Under current City regulations, maximum reflectivity of exterior glass appears to be unregulated, except in some planned development or special purpose districts such as the Oak Lawn Special Purpose District, also known as P. D. 193, which limits exterior glass reflectivity to 27 percent. Even that is a zoning regulation, which could be modified via certain types of zoning changes. A Building Code provision, however, is in our experience virtually impossible to vary.
This proposal is undoubtedly a reaction to the ongoing and very public dispute between a new condominium tower and one of the Arts District museums as to the alleged impact of the condominium tower's reflective glass (estimated to be 44 percent) on its Arts District neighbors.  However, many view the proposed amendment as an overreaction to this one seemingly intractable, albeit very high-profile, controversy.
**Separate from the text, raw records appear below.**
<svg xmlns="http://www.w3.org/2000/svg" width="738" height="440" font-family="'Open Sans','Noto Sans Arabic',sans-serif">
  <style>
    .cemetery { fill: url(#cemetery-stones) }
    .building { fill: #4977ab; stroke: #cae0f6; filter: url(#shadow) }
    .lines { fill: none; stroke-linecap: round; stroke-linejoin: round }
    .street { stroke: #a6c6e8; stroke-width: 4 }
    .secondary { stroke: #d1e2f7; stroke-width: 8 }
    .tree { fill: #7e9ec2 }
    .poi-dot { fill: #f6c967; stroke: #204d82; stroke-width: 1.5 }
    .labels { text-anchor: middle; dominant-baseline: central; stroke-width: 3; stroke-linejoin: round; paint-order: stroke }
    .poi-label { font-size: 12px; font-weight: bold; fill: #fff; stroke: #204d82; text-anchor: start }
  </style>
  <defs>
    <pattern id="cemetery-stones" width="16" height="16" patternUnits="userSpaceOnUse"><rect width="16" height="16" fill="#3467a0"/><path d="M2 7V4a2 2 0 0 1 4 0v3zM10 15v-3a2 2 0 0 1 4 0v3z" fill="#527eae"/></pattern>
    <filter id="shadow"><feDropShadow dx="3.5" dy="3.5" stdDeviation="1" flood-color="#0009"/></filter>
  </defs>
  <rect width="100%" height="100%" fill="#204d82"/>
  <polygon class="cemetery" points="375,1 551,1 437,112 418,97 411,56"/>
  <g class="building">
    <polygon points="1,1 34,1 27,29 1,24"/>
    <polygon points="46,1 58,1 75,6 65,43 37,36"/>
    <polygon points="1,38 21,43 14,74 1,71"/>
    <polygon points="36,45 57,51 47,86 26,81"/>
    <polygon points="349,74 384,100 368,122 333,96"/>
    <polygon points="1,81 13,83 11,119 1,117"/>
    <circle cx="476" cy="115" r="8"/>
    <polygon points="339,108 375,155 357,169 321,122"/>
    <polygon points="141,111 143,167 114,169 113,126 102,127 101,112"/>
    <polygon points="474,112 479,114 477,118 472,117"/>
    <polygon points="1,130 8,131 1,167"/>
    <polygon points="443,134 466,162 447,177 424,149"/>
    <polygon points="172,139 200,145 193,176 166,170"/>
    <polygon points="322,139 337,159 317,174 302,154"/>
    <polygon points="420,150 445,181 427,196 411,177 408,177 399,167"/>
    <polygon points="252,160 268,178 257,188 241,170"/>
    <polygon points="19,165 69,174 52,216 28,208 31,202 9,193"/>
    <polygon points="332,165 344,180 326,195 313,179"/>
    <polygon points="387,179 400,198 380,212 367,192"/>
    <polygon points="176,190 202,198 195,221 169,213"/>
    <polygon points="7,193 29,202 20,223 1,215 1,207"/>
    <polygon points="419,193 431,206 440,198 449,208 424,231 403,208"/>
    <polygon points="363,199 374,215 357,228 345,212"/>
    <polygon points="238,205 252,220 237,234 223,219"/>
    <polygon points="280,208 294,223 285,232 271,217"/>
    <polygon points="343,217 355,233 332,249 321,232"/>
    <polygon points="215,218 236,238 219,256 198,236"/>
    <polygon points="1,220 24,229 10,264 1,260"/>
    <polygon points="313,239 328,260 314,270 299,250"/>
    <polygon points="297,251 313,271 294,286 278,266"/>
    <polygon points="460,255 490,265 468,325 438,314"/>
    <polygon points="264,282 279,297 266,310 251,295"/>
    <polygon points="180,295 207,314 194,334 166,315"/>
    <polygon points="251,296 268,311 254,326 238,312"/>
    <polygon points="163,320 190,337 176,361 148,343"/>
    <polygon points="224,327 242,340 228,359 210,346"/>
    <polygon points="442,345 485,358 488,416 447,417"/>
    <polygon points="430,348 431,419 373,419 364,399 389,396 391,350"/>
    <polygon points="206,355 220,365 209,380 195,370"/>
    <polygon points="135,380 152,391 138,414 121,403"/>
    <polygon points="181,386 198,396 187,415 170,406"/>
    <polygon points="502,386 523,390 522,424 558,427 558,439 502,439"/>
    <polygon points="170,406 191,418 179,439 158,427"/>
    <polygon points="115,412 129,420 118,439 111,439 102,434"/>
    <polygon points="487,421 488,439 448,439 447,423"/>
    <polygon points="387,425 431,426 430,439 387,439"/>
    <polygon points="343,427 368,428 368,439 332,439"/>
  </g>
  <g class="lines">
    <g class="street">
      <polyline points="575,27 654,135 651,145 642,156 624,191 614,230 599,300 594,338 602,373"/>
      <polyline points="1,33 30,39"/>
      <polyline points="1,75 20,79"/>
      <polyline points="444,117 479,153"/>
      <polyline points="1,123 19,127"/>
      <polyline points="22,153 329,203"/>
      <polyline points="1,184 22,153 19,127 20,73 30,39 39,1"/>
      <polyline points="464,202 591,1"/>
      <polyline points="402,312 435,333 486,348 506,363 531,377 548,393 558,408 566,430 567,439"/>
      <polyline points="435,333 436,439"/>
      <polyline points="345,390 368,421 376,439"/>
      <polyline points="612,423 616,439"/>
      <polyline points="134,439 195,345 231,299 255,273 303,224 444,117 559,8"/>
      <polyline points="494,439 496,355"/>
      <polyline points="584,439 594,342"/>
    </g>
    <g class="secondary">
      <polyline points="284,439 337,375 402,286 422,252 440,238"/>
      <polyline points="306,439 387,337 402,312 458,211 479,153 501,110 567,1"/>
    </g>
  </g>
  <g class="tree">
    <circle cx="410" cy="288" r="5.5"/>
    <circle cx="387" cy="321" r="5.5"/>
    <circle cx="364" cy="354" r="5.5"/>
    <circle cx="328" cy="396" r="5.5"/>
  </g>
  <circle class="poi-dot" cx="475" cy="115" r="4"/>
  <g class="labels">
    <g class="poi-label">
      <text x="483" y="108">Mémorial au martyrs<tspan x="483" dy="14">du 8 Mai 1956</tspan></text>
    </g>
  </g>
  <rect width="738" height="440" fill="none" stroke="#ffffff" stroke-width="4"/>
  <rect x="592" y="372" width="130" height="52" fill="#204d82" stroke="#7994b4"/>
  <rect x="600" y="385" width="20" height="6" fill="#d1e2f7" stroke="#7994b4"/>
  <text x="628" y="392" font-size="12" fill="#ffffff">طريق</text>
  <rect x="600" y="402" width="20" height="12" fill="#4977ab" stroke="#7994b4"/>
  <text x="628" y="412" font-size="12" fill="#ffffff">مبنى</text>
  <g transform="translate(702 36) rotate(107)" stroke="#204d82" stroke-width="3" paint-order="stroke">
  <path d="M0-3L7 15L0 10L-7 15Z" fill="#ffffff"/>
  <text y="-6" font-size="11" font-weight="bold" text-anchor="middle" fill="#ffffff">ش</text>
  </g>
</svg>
One potential issue with this proposal is the degree to which it might create nonconformity as to projects which are currently in the design stage. The proposal does specify that it applies "…to the construction of new and retro-fitted buildings…," so existing buildings might be exempted, but replacement of existing glass with more technologically advanced products almost certainly would be affected.
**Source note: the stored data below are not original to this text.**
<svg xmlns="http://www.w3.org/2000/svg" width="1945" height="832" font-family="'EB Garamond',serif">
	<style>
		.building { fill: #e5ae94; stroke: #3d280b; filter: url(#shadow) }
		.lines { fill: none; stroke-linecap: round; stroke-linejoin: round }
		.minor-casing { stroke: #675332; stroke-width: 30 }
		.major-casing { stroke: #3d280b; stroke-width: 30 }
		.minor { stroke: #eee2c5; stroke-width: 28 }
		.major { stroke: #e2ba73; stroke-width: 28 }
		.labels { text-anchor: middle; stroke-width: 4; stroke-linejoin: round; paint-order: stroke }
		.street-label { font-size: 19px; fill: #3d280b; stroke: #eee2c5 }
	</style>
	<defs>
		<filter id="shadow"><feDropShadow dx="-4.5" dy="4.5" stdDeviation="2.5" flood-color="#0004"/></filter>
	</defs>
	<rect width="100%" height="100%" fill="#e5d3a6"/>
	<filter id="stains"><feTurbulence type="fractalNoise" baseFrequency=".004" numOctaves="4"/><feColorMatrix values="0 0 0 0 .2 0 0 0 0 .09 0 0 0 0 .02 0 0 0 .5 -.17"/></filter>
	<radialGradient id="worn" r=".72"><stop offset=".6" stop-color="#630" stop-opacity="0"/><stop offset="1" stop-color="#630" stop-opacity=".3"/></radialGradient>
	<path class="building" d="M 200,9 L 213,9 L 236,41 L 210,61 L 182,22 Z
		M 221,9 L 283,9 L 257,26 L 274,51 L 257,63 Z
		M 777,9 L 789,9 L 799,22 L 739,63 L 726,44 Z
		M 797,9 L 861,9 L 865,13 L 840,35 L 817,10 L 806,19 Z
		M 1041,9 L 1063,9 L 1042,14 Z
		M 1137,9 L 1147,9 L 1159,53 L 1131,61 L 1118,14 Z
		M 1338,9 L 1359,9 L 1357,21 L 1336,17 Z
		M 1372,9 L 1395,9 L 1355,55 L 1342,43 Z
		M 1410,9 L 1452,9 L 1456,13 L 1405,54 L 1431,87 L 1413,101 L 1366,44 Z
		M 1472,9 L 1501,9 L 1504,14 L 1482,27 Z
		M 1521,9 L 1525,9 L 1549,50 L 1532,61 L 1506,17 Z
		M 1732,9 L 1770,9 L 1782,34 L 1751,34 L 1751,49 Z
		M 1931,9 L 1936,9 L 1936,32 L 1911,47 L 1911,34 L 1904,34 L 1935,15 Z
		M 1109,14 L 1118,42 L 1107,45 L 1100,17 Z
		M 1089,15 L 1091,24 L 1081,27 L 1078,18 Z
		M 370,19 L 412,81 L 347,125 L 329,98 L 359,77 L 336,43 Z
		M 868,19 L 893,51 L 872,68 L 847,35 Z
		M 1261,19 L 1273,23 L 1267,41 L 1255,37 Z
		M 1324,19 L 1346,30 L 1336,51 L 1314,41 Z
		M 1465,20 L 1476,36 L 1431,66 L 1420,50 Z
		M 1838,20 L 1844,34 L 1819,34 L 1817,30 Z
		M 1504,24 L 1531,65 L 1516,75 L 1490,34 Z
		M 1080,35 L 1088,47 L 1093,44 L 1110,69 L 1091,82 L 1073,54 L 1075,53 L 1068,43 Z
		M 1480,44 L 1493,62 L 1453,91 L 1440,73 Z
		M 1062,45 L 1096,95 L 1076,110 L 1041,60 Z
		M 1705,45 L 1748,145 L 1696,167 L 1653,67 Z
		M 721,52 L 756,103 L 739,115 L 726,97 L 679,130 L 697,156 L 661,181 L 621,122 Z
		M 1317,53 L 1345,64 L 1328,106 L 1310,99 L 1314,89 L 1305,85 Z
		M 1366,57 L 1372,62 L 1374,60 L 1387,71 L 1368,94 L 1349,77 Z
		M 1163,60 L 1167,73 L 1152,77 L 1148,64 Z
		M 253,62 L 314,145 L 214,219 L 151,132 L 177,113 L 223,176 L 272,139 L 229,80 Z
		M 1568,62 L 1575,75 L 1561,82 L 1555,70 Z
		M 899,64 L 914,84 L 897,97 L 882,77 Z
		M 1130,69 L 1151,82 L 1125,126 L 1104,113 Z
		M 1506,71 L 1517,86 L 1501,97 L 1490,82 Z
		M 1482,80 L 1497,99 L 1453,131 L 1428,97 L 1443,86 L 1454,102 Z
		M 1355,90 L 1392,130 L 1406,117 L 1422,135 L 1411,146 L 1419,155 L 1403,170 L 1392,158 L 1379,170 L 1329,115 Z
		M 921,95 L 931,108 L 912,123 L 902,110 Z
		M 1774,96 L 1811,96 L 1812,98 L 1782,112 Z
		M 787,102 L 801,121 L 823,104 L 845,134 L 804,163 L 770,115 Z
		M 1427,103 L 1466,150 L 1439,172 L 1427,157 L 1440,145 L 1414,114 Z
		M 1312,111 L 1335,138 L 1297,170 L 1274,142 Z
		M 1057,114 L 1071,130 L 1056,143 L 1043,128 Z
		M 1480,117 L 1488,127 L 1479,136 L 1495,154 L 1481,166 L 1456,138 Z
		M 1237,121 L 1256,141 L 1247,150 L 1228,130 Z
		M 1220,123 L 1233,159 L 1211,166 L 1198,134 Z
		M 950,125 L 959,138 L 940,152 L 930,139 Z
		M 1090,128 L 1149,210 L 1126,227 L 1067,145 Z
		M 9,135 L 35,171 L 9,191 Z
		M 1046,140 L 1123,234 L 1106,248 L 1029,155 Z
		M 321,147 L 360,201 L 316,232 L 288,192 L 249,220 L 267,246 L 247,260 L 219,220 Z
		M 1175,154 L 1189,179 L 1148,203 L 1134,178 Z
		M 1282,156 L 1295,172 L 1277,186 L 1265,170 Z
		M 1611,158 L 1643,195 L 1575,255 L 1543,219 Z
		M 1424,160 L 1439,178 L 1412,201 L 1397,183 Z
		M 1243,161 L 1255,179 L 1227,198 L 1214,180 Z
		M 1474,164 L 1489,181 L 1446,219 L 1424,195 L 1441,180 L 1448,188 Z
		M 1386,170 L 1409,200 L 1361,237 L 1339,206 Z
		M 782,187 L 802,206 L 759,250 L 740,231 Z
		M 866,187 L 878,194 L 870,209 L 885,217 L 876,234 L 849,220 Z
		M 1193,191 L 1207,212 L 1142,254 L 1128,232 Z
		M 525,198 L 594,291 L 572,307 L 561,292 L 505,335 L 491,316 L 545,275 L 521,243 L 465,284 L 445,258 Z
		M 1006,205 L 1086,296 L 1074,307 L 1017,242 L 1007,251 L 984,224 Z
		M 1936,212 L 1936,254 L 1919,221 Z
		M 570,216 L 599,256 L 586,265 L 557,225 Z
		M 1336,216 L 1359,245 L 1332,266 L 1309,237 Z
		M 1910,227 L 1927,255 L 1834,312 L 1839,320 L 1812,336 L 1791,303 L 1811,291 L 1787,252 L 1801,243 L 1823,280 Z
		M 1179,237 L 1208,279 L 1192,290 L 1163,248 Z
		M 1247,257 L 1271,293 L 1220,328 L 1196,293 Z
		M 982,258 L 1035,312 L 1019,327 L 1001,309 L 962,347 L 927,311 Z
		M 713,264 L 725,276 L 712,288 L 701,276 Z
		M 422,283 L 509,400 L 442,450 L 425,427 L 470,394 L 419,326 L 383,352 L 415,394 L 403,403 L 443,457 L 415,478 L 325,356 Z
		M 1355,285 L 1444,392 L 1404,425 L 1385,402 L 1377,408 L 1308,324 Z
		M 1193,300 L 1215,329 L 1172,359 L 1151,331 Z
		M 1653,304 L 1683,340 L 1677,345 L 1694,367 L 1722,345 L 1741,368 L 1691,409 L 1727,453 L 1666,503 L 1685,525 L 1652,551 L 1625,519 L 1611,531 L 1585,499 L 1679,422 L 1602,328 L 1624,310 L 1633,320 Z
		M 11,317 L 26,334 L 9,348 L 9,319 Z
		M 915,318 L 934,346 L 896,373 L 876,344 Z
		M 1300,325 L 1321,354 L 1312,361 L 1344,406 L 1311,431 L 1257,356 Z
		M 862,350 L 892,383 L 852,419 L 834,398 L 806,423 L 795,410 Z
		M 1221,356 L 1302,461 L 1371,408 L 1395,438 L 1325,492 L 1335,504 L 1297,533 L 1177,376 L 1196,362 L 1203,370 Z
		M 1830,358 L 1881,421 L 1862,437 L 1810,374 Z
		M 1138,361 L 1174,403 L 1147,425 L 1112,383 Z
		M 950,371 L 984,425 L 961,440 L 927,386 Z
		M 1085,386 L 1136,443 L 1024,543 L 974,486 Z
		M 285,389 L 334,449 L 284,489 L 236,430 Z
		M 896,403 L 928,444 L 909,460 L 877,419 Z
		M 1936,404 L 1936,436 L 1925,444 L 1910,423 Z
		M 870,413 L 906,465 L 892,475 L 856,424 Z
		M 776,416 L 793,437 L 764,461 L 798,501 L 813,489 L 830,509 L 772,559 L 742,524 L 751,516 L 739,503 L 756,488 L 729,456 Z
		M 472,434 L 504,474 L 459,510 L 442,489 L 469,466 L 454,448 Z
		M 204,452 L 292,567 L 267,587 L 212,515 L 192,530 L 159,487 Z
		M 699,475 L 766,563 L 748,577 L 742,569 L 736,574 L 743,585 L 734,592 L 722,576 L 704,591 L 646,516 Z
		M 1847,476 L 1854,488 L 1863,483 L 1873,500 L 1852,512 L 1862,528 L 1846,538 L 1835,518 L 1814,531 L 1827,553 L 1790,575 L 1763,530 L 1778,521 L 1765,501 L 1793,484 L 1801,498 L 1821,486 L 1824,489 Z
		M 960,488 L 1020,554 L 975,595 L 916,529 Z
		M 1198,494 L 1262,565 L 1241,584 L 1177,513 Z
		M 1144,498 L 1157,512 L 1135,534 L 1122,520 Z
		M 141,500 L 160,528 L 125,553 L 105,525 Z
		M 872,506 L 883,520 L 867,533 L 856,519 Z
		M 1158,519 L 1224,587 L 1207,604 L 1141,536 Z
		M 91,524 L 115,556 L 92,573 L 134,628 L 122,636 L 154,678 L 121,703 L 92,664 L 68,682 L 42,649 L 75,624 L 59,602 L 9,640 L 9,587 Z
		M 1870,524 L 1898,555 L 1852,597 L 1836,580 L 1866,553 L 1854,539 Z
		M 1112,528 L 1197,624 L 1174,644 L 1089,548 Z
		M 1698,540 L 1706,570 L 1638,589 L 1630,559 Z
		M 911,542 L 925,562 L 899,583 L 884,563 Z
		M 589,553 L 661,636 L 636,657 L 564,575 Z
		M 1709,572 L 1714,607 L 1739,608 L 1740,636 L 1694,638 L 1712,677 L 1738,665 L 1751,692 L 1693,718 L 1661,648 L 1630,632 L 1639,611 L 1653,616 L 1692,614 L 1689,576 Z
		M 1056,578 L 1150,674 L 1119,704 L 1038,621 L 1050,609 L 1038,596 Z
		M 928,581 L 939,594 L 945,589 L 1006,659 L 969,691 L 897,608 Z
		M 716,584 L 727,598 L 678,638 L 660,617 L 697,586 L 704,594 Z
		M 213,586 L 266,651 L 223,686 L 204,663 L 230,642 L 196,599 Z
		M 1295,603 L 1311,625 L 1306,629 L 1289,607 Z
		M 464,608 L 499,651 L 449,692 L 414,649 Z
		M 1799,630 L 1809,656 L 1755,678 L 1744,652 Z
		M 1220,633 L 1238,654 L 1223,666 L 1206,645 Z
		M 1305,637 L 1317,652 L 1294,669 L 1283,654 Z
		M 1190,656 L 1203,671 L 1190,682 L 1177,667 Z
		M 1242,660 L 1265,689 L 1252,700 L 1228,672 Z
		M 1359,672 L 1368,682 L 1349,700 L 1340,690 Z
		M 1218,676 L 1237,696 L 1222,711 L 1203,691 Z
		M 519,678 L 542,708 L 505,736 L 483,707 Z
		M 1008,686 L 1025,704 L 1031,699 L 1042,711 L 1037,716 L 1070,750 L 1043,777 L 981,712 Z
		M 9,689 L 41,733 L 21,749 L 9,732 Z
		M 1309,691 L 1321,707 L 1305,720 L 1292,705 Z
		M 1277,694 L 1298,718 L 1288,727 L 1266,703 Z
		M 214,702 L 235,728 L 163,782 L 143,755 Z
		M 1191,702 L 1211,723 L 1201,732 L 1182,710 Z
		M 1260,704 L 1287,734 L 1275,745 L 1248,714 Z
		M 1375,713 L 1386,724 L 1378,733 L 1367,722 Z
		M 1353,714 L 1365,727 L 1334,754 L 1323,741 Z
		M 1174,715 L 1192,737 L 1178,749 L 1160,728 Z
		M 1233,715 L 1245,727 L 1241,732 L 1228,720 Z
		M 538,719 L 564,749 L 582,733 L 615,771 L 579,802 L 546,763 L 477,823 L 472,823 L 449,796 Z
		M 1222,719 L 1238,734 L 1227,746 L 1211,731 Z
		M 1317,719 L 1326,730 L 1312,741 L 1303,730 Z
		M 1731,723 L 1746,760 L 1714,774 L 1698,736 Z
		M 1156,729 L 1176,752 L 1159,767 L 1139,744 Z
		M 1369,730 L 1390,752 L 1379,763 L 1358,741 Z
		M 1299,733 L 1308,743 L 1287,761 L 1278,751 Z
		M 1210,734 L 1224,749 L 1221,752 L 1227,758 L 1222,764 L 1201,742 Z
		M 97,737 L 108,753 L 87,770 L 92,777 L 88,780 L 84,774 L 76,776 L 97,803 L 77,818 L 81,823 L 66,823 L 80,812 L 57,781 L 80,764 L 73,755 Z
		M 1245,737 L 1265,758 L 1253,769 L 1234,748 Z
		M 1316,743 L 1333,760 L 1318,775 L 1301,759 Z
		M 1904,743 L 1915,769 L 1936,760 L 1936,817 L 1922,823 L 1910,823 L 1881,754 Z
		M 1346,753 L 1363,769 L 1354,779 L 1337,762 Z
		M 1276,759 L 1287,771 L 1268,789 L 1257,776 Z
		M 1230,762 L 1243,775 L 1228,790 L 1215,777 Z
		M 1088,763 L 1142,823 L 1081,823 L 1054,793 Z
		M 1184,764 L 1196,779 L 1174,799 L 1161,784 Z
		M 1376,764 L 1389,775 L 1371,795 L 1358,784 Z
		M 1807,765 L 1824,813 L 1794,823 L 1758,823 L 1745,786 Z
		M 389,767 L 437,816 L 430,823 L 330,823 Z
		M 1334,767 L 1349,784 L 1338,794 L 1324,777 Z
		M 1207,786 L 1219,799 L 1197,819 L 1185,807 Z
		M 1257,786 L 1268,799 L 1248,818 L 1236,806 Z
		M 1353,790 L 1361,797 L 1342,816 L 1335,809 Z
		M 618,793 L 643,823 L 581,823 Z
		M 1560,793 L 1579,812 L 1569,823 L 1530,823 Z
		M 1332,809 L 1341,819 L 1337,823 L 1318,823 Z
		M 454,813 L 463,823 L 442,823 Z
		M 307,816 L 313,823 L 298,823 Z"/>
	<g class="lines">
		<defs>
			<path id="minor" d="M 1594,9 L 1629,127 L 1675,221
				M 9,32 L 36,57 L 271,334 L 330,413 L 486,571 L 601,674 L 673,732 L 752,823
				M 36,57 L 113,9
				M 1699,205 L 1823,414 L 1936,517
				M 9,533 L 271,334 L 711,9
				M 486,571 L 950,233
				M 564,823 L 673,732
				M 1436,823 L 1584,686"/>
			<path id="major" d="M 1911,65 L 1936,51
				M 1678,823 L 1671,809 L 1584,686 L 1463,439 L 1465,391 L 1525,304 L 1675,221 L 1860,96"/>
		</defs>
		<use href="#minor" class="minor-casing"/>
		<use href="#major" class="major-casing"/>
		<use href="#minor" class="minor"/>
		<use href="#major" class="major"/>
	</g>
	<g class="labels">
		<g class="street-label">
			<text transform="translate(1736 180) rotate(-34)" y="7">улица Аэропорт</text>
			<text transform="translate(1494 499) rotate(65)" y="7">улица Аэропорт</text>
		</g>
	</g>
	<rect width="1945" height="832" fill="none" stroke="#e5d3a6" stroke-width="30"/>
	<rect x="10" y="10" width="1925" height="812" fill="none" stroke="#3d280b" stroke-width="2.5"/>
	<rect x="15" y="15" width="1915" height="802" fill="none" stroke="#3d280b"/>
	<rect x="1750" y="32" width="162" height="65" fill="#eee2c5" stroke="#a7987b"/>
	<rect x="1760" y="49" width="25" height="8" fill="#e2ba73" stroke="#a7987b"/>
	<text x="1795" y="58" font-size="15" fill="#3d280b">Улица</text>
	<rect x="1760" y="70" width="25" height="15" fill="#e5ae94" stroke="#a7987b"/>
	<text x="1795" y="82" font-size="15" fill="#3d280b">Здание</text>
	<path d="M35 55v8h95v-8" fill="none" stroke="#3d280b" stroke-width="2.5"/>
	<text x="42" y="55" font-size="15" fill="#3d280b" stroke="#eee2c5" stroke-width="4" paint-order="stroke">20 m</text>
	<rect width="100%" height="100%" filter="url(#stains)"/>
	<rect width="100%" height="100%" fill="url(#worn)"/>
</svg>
A second, but very important, issue is the consequence of this proposed amendment for the City’s explicit policy of supporting sustainability and "green building" construction methods. While the technical details of such factors as solar radiation reflectance, solar radiation absorption, and solar heat gain coefficient are far beyond the scope of this alert, the newest forms of architectural glass use reflectivity, in part, as a technique to reduce solar heating of building interiors, thus helping to reduce energy consumption.

What appears to be a rather severe restriction on glass reflectivity, with little if any apparent opportunity to vary that requirement, may well have serious unintended consequences for the City's efforts to encourage green building techniques. At the very least, this topic should be given additional time for study and broad public input from the development, architectural, and engineering communities. It is expected that the proposal will come before a City Council Committee in September and may be adopted, on the current schedule, as soon as the beginning of October.